На первое место торжественно подбоченясь вышло Государство. Возникла величественная система гешефт-патриотизма. По-господски попирает она территориальность, по-хозяйски подчиняет религиозность. Самый страшный враг же ее – русскость. Как ядовитая ртуть она: жгуче опасная, неуловимая, непредсказуемая – не сжать, не удержать ее; хочет утечь, жаждет испариться… только можно попытаться захоронить ее, забросать грудой гнилого мусора.
Русскость сама по себе (но не в себе), обездоленная и одинокая, беспризорная и неприкаянная; пробирается по болотам, бродит по полям, укрывается в лесах, но смотрит сумрачно исподлобья и наверняка-то уж держит за голенищем сапога нож вострый наточенный. У русскости два своевольных, но стратегически важных союзника: уже упомянутые территориальность и религиозность. Русскость сможет победить только сама став общностью, вытеснив (вытолкнув взашей!) из нее государство.

Русскость отрицается для господства над ней. Чтобы ее подавить надо подвергнуть ее игу сомнения. Русскость в ответ, ради спасения своего, должна повергнуть жестокому сомнению любую власть и всех претендентов на нее.

_____________________________________________
*Мировая история веской тому порукой; множество, великое множество примеров.

**Задания:**
1. Каких двух союзников русскости называет текст о русскости?
2. Продолжите текст о русскости, начав сразу после его последней фразы.

Собранные данные
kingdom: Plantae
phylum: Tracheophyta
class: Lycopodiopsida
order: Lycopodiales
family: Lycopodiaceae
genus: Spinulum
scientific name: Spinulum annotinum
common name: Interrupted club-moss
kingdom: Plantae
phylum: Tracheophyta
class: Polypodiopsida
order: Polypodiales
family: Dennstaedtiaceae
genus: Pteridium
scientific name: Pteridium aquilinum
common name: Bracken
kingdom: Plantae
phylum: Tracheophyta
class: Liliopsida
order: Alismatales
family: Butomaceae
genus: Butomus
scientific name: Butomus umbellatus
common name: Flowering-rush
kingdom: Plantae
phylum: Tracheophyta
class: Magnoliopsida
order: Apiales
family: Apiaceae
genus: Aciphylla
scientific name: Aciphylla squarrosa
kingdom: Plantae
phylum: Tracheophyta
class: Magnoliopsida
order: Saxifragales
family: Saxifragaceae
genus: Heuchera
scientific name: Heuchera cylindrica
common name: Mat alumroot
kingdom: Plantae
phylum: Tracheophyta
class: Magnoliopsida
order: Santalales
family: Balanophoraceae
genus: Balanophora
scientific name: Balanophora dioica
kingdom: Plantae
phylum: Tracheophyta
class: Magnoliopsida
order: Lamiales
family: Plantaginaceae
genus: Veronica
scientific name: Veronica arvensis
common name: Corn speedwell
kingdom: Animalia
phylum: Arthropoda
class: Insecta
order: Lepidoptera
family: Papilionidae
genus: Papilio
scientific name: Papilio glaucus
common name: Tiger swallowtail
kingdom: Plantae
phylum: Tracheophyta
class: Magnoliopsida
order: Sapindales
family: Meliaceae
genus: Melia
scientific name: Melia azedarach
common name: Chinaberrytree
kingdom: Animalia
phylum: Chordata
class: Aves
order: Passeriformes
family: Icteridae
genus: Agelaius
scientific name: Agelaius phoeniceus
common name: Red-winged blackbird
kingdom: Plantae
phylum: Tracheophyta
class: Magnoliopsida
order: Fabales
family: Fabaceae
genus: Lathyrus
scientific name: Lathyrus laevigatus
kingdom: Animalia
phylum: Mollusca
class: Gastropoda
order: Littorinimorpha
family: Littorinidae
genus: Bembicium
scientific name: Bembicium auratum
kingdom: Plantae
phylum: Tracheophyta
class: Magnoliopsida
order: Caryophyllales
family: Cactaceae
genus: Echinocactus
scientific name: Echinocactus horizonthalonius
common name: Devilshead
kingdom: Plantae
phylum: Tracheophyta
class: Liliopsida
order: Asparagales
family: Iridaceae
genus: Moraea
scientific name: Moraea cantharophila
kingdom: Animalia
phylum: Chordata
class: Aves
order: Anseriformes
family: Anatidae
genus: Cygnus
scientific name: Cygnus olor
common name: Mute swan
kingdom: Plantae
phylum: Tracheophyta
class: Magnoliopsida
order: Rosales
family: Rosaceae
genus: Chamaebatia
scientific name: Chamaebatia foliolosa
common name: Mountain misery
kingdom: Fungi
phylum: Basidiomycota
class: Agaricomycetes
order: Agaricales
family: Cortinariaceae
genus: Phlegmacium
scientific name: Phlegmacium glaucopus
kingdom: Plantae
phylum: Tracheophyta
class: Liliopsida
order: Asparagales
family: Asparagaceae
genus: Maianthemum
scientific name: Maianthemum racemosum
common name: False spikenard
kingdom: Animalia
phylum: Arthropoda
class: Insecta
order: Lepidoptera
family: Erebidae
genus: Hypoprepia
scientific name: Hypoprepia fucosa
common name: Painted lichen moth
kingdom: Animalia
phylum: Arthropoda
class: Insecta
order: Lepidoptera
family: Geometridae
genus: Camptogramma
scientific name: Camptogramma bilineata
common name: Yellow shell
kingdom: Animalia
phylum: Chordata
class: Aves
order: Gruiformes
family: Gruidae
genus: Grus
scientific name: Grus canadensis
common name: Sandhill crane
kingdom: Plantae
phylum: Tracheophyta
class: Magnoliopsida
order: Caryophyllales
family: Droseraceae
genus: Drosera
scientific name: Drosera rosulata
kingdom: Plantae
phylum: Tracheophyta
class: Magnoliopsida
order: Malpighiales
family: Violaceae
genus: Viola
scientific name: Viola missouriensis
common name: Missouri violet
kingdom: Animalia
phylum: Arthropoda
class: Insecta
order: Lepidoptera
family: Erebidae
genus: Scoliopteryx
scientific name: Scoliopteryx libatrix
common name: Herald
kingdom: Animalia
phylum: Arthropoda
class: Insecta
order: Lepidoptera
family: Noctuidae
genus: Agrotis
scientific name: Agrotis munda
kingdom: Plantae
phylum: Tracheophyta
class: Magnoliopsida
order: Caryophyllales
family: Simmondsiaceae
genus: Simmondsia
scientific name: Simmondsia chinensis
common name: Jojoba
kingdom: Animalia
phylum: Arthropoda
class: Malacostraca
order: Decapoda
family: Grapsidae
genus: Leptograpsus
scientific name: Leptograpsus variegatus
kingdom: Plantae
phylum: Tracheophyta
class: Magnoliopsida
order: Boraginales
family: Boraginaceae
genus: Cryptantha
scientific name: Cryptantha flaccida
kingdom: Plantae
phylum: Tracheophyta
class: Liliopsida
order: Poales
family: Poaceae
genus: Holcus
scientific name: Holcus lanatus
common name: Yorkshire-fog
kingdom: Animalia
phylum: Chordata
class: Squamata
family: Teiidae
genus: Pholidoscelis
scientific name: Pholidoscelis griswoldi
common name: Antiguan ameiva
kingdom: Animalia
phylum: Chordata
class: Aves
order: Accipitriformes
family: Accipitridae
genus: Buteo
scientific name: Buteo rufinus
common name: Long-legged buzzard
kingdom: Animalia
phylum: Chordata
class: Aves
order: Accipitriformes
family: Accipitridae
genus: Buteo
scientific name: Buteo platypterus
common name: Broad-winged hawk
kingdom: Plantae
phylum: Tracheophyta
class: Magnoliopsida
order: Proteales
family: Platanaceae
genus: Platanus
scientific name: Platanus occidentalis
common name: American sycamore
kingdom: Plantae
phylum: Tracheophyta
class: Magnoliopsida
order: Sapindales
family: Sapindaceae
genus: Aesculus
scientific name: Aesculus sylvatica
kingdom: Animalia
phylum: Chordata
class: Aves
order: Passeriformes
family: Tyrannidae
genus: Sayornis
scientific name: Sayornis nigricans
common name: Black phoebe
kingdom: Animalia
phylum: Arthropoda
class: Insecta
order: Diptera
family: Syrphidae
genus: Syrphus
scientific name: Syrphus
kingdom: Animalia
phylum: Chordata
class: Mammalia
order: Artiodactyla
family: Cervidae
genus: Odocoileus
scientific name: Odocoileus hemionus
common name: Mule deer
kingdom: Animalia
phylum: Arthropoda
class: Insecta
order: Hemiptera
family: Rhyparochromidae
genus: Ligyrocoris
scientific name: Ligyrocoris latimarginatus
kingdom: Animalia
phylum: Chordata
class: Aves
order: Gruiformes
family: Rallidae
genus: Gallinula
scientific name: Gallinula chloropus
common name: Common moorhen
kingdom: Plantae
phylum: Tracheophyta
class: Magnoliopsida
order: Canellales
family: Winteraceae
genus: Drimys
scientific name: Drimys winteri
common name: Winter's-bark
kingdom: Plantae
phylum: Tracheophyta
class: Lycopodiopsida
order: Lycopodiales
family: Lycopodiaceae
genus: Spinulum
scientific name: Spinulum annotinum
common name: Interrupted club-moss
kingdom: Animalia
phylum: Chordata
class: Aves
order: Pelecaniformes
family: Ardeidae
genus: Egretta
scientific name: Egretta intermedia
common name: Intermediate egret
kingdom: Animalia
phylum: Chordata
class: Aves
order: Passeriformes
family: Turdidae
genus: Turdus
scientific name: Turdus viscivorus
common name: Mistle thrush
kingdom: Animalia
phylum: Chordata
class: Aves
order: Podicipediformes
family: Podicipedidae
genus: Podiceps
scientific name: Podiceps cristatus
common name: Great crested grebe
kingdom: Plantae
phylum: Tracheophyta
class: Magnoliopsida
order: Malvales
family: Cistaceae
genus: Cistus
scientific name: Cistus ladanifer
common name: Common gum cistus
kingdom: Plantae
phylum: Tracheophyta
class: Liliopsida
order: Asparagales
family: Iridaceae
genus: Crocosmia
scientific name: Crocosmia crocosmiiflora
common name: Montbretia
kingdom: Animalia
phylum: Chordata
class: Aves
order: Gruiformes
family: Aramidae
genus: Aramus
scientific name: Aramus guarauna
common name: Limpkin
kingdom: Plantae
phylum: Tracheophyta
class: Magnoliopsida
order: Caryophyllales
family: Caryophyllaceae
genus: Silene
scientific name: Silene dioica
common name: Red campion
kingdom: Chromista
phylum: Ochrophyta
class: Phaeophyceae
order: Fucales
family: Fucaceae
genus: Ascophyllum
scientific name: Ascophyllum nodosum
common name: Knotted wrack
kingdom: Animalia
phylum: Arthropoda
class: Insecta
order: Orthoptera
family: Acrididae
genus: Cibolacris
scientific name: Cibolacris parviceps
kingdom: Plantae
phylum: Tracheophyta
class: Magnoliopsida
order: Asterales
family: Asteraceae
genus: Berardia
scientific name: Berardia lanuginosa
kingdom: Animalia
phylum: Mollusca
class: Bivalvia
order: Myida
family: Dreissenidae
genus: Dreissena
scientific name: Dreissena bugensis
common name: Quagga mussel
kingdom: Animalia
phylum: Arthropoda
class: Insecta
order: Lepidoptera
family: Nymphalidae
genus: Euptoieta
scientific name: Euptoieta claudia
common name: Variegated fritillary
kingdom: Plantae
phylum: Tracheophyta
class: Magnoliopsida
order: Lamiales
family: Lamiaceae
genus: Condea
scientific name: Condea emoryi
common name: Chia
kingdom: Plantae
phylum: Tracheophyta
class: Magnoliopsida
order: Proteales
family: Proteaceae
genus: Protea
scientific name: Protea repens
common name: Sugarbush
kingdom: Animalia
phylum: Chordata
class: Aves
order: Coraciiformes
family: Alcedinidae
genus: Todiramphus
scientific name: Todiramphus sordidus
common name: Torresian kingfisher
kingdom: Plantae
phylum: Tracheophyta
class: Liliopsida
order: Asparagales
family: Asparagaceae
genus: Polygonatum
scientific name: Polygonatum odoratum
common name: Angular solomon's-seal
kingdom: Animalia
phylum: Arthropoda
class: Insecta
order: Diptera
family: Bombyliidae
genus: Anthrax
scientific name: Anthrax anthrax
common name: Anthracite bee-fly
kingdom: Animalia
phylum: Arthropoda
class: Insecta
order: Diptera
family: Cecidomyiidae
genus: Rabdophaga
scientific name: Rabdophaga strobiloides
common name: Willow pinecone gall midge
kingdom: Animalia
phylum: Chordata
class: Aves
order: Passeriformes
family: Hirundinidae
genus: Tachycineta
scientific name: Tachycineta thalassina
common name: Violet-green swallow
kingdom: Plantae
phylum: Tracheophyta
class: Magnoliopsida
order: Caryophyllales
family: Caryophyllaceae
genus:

**Ответы:**
1. Территориальность и религиозность.

2.
Из российской истории, навскидку: привлечение князьями Южной и Юго-Восточной Руси на военную службу наемников из тюркских племен, т.н. черных клобуков, вызвало чрезвычайное ужесточение междоусобицы, что, в свою очередь, привело к катастрофическому последствию – поражению от Батыевой рати и, в чем главный ущерб, к трехсотлетнему игу Золотой Орды. Далее... милостивое приглашение татарских мурз на государеву службу московскими царями (особенно Иваном Грозным) сопровождалось уничтожением былых свобод, масштабными репрессиями против традиционной русской элиты, столбового боярства, и усугублением податных тягот для городского населения и началом закабаления сельского. Действия новой инонациональной элиты способствовало ослаблению страны, которое привело к Смутному времени и польско-шведской интервенции. При Петре Первом и Екатерине Великой ухудшение участи крепостного крестьянства происходило параллельно с массовым участием в государственной администрации выходцев из европейских стран, вместе с «немецким засильем», которое в веке 19-м тайно покровительствовало революционным выходцам из еврейским местечков. Про деяния межплеменного сброда во времена Советского Союза нет нужды особо распространяться, предельно ясно, к чему привело их власть и влияние. К русскому геноциду и ВОВ. Десятки миллионов русских жизней.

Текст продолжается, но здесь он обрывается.